## Data shown

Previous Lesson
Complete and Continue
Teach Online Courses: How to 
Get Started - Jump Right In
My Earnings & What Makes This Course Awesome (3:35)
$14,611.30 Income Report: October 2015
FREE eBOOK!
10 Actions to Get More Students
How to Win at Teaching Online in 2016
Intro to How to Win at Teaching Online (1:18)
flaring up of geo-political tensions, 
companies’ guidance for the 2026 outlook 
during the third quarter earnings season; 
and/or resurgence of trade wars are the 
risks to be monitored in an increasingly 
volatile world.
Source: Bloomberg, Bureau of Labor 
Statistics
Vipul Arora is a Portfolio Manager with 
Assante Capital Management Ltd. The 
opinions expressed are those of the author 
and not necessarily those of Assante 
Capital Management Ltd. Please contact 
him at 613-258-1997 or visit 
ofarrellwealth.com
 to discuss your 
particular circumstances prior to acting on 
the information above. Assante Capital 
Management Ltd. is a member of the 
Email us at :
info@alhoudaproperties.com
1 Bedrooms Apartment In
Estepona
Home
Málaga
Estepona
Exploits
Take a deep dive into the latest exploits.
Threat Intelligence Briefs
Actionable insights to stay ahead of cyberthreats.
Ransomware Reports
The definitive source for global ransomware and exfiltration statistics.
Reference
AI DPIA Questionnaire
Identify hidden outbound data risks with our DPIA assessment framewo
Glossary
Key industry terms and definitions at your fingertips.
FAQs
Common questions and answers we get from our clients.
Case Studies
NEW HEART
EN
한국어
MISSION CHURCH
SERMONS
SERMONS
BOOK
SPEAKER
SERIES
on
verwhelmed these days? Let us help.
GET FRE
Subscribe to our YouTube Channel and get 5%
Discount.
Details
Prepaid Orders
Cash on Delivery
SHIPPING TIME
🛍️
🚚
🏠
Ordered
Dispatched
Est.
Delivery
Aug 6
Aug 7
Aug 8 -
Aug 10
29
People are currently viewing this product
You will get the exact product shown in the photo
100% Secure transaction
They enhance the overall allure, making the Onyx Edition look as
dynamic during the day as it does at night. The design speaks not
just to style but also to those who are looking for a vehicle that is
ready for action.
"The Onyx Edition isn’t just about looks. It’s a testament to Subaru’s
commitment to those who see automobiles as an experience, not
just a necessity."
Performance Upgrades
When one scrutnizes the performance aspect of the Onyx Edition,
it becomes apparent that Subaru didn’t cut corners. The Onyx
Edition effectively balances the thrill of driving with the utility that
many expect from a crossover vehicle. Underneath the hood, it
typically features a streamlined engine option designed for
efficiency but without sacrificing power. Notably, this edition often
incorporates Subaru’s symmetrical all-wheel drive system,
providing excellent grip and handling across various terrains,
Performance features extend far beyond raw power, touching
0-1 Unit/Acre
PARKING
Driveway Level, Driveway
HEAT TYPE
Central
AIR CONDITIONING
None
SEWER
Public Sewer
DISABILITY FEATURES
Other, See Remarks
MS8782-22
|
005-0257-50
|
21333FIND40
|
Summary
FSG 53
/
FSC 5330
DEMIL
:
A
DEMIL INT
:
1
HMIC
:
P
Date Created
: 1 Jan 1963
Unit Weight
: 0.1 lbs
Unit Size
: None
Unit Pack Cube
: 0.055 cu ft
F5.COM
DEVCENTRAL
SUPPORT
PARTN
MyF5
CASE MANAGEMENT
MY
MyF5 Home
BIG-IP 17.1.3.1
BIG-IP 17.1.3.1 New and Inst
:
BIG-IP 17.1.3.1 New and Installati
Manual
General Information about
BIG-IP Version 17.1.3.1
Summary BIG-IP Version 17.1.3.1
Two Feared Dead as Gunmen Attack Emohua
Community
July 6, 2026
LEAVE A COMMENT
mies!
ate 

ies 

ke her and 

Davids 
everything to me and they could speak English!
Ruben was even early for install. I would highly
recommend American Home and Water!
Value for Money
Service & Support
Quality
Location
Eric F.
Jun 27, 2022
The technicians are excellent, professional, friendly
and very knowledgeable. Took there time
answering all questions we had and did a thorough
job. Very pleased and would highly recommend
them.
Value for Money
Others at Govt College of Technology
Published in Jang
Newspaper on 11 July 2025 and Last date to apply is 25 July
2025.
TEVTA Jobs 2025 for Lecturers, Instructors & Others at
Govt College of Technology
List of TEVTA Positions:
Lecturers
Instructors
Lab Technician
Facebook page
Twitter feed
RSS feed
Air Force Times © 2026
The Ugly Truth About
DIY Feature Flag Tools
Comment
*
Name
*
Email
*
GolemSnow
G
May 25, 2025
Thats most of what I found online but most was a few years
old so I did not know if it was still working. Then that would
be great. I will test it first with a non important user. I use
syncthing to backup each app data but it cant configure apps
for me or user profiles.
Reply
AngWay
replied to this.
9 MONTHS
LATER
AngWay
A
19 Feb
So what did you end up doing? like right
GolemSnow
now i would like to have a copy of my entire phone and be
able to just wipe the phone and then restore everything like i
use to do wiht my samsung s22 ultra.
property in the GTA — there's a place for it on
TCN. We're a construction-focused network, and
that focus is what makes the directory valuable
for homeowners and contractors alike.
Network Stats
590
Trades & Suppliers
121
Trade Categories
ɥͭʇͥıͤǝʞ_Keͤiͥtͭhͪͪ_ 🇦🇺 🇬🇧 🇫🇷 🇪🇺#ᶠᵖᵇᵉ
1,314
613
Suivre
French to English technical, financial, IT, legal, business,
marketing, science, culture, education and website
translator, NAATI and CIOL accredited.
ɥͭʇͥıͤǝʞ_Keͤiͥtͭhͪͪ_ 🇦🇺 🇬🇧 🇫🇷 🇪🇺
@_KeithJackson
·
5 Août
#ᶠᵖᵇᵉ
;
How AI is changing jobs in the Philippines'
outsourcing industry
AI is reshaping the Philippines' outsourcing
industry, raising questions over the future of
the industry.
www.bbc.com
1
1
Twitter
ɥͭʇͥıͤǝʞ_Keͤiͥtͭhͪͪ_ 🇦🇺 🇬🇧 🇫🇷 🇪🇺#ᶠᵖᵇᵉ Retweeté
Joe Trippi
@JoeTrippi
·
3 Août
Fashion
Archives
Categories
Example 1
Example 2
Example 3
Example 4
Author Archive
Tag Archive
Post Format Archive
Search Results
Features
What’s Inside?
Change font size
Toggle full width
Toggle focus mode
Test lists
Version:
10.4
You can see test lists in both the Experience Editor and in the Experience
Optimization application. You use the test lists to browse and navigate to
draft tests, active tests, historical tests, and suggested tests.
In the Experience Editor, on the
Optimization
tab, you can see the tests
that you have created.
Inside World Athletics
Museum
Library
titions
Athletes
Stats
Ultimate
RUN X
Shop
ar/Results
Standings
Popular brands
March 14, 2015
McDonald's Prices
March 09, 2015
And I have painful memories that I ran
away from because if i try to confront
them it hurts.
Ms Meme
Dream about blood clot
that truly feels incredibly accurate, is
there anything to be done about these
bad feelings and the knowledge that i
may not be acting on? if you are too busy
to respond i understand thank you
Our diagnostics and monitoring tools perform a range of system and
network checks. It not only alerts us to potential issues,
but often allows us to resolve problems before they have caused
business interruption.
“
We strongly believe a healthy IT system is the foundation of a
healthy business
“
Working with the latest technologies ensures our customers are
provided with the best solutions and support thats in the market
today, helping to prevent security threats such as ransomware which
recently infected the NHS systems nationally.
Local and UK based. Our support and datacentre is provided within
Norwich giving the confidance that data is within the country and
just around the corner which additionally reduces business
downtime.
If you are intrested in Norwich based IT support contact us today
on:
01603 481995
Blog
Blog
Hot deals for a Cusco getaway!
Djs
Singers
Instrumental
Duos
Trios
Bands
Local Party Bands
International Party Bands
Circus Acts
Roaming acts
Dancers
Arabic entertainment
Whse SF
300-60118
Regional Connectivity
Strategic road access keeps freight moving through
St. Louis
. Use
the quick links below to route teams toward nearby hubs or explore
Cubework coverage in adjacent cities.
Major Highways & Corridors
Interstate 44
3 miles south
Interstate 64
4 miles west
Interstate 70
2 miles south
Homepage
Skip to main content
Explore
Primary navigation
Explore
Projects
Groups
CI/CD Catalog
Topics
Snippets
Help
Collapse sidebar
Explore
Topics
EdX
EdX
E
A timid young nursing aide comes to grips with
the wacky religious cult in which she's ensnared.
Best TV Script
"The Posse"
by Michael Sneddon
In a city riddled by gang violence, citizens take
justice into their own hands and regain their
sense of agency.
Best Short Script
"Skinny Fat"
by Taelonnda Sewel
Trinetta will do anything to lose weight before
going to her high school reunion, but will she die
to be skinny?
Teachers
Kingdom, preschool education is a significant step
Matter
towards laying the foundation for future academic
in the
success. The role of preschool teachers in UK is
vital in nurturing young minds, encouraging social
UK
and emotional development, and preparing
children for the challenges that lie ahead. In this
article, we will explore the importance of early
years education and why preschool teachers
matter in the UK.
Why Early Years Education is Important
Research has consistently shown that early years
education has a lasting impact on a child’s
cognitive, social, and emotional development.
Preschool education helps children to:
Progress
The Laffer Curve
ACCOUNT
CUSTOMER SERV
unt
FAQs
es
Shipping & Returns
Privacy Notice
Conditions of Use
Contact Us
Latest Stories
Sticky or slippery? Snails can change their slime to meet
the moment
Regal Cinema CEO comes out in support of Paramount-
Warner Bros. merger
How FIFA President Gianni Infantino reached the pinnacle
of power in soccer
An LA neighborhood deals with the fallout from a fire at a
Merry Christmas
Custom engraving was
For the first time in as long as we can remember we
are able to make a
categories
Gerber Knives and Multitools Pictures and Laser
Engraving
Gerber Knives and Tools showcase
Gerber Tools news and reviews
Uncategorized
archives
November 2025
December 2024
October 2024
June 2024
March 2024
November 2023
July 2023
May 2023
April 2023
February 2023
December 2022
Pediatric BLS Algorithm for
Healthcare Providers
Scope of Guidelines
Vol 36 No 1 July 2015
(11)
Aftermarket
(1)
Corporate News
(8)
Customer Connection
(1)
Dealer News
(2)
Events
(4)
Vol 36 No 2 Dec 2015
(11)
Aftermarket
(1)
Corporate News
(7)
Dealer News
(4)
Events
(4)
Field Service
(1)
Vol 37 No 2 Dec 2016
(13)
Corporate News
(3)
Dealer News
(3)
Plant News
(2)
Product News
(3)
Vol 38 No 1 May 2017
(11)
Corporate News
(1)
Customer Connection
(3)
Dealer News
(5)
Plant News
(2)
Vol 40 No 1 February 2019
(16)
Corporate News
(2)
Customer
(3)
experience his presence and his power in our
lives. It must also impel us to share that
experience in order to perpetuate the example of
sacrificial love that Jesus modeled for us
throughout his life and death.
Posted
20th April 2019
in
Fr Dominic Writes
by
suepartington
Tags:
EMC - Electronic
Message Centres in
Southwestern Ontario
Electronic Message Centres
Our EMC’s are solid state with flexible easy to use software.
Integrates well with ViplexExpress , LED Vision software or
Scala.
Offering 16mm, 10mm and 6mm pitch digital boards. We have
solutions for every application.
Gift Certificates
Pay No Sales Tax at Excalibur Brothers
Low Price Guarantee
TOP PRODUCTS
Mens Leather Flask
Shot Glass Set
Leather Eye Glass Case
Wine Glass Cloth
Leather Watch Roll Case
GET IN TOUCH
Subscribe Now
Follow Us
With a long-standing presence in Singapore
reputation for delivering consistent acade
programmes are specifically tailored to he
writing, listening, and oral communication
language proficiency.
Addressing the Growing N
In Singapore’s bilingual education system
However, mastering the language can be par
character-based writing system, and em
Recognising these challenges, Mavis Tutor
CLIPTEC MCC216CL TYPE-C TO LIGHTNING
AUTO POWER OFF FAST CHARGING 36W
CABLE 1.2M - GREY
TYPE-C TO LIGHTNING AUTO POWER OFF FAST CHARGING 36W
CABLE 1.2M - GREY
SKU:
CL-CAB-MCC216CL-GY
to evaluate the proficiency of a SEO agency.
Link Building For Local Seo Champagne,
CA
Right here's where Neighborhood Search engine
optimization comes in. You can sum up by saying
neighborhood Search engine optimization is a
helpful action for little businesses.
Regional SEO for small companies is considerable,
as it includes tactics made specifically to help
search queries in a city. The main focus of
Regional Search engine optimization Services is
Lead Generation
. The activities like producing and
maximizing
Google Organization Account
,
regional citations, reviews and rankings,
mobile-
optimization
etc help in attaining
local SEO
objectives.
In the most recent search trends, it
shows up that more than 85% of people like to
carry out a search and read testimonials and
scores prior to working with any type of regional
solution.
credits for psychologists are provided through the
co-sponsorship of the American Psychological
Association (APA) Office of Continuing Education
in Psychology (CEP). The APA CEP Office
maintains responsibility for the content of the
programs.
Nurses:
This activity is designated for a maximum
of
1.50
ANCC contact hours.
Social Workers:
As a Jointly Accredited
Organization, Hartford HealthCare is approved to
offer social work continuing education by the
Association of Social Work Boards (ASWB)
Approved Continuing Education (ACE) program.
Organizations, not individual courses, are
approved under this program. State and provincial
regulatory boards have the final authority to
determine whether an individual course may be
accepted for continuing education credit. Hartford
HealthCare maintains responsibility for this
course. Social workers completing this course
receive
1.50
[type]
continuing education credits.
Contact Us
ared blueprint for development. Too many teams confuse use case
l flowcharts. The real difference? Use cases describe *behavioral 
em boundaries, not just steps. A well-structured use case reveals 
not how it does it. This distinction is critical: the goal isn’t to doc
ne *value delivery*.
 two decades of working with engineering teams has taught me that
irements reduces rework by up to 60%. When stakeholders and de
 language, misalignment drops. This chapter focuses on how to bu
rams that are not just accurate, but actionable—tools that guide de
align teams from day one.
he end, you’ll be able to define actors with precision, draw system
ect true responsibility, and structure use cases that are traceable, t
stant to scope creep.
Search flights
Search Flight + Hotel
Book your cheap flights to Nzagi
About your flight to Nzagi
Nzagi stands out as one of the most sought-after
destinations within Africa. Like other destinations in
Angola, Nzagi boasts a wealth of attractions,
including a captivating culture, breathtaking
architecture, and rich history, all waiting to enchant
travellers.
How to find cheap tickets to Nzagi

## Problem to solve
Each line in the data that holds the string "DPIA" must be returned.

## Solution for this problem
AI DPIA Questionnaire
Identify hidden outbound data risks with our DPIA assessment framewo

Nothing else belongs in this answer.